- What to produce -
Look through the material and copy each line holding "Figure".

- Given material -
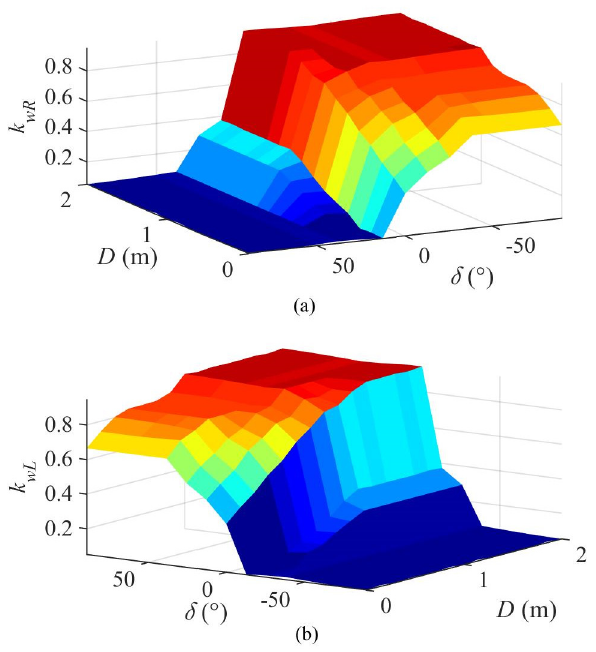
Figure 7. Fuzzy controller surfaces with 49 inference rules for multiples of maximum speed of: ( a ) right engine k wR ; ( b ) left engine k wL .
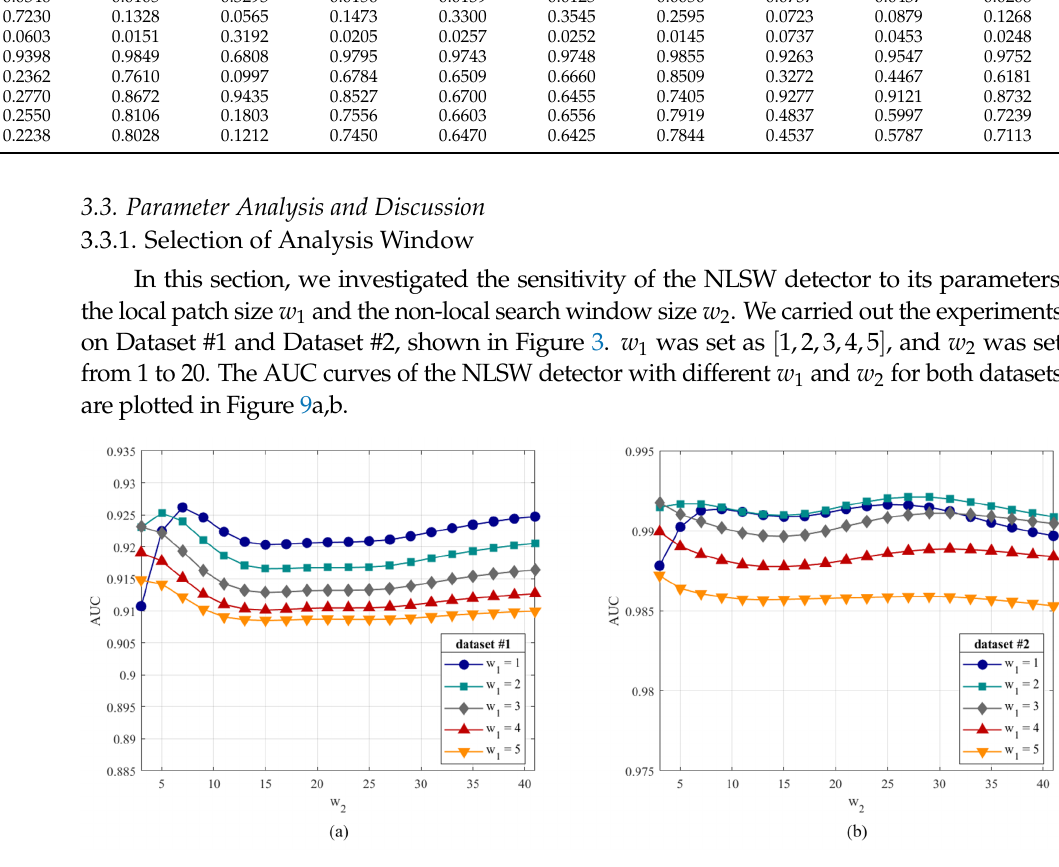
Figure 9. AUC curves with different sizes of patch ( w 1 ) and non-local search windows ( w 2 ) : ( a ) Dataset #1. ( b ) Dataset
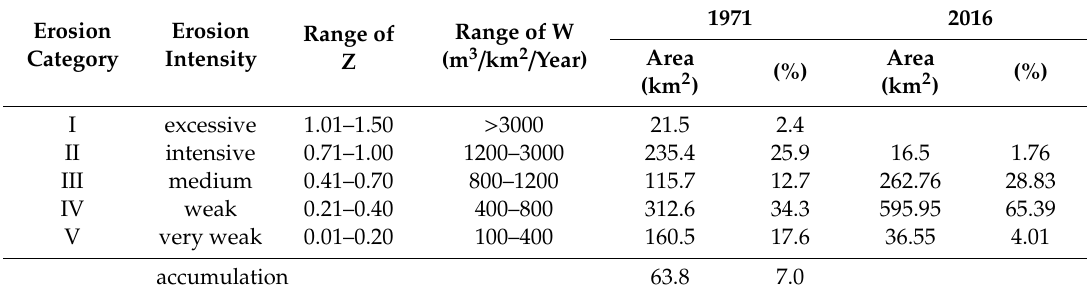
Table 2. Distribution of erosion processes in the basin (1971 and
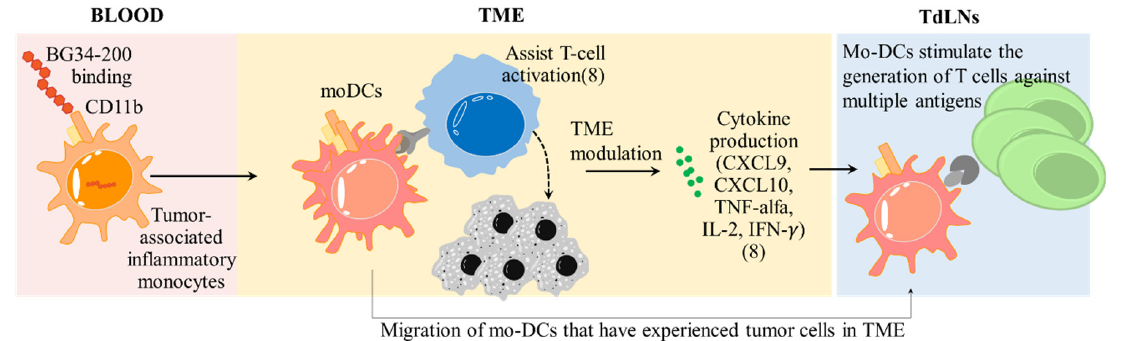
Figure 7. Sequential immune activation induced by BG34-200 IV administration in the context of advanced melanoma. In peripheral blood, BG34-200 IV administration triggers direct entry of compound to the tumor-associated inflammatory monocytes (CD11b + CCR2 + PU.1 low ) and potentiates the cells to be CD11b + CCR2 + PU.1 high . The BG34-200 + CD11b + CCR2 + PU.1 high cells migrate to TME and differentiated into mo-DCs, resulting in alteration of tumor microenvironment, as evidenced by ref. [8] and this current study. The mo-DCs are found to migrate to TdLNs, where they stimulate the generation of tumor-specific T cells. The BG34-200-induced antitumor effect is unique in that the source of tumor-specific T cells is derived from the sentinel draining lymph nodes, which is the natural site of the immune response against pathogens as well as cancer. This can potentially improve the T cells that are naturally primed against defined and undefined tumor antigens, leading to a broader response to tumor antigens.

- Answer below -
Figure 7. Fuzzy controller surfaces with 49 inference rules for multiples of maximum speed of: ( a ) right engine k wR ; ( b ) left engine k wL .
Figure 9. AUC curves with different sizes of patch ( w 1 ) and non-local search windows ( w 2 ) : ( a ) Dataset #1. ( b ) Dataset
Figure 7. Sequential immune activation induced by BG34-200 IV administration in the context of advanced melanoma. In peripheral blood, BG34-200 IV administration triggers direct entry of compound to the tumor-associated inflammatory monocytes (CD11b + CCR2 + PU.1 low ) and potentiates the cells to be CD11b + CCR2 + PU.1 high . The BG34-200 + CD11b + CCR2 + PU.1 high cells migrate to TME and differentiated into mo-DCs, resulting in alteration of tumor microenvironment, as evidenced by ref. [8] and this current study. The mo-DCs are found to migrate to TdLNs, where they stimulate the generation of tumor-specific T cells. The BG34-200-induced antitumor effect is unique in that the source of tumor-specific T cells is derived from the sentinel draining lymph nodes, which is the natural site of the immune response against pathogens as well as cancer. This can potentially improve the T cells that are naturally primed against defined and undefined tumor antigens, leading to a broader response to tumor antigens.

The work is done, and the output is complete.